#### The records

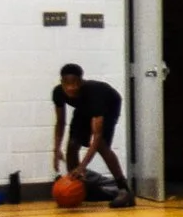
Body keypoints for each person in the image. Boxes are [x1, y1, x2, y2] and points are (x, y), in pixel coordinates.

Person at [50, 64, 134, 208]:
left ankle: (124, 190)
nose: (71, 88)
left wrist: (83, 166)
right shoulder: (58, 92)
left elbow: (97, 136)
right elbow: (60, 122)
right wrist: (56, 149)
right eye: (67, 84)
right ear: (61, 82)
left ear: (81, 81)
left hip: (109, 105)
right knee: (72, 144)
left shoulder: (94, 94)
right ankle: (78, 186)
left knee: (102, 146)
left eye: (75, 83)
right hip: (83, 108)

########
#### The records

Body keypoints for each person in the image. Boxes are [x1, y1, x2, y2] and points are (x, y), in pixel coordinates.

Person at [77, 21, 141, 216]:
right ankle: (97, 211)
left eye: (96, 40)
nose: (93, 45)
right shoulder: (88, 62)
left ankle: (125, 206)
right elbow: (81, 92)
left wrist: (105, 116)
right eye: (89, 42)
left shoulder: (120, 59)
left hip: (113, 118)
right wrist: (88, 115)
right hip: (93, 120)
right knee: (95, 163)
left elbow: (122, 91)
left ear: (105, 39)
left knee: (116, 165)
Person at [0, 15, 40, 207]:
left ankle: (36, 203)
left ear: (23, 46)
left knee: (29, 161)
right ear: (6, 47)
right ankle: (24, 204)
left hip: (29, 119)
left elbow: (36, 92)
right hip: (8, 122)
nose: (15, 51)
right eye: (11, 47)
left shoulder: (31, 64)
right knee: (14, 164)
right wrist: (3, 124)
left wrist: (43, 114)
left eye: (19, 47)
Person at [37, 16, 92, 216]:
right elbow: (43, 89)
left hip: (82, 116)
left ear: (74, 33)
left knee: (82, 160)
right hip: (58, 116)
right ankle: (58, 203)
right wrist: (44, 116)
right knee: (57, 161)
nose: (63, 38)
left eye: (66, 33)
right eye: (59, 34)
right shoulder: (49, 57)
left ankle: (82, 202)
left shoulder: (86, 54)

########
#### The records

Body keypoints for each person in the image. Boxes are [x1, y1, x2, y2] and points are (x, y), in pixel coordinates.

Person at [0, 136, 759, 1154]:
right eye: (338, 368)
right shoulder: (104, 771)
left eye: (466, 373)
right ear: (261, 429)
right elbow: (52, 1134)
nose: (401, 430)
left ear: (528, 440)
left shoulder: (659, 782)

########

◆ **Task statement**
Each line in the entries above that includes the string "wrist" should be extracted.

◆ **The answer**
left wrist: (83, 166)
right wrist: (56, 149)
left wrist: (105, 116)
right wrist: (88, 115)
right wrist: (3, 124)
left wrist: (43, 114)
right wrist: (44, 116)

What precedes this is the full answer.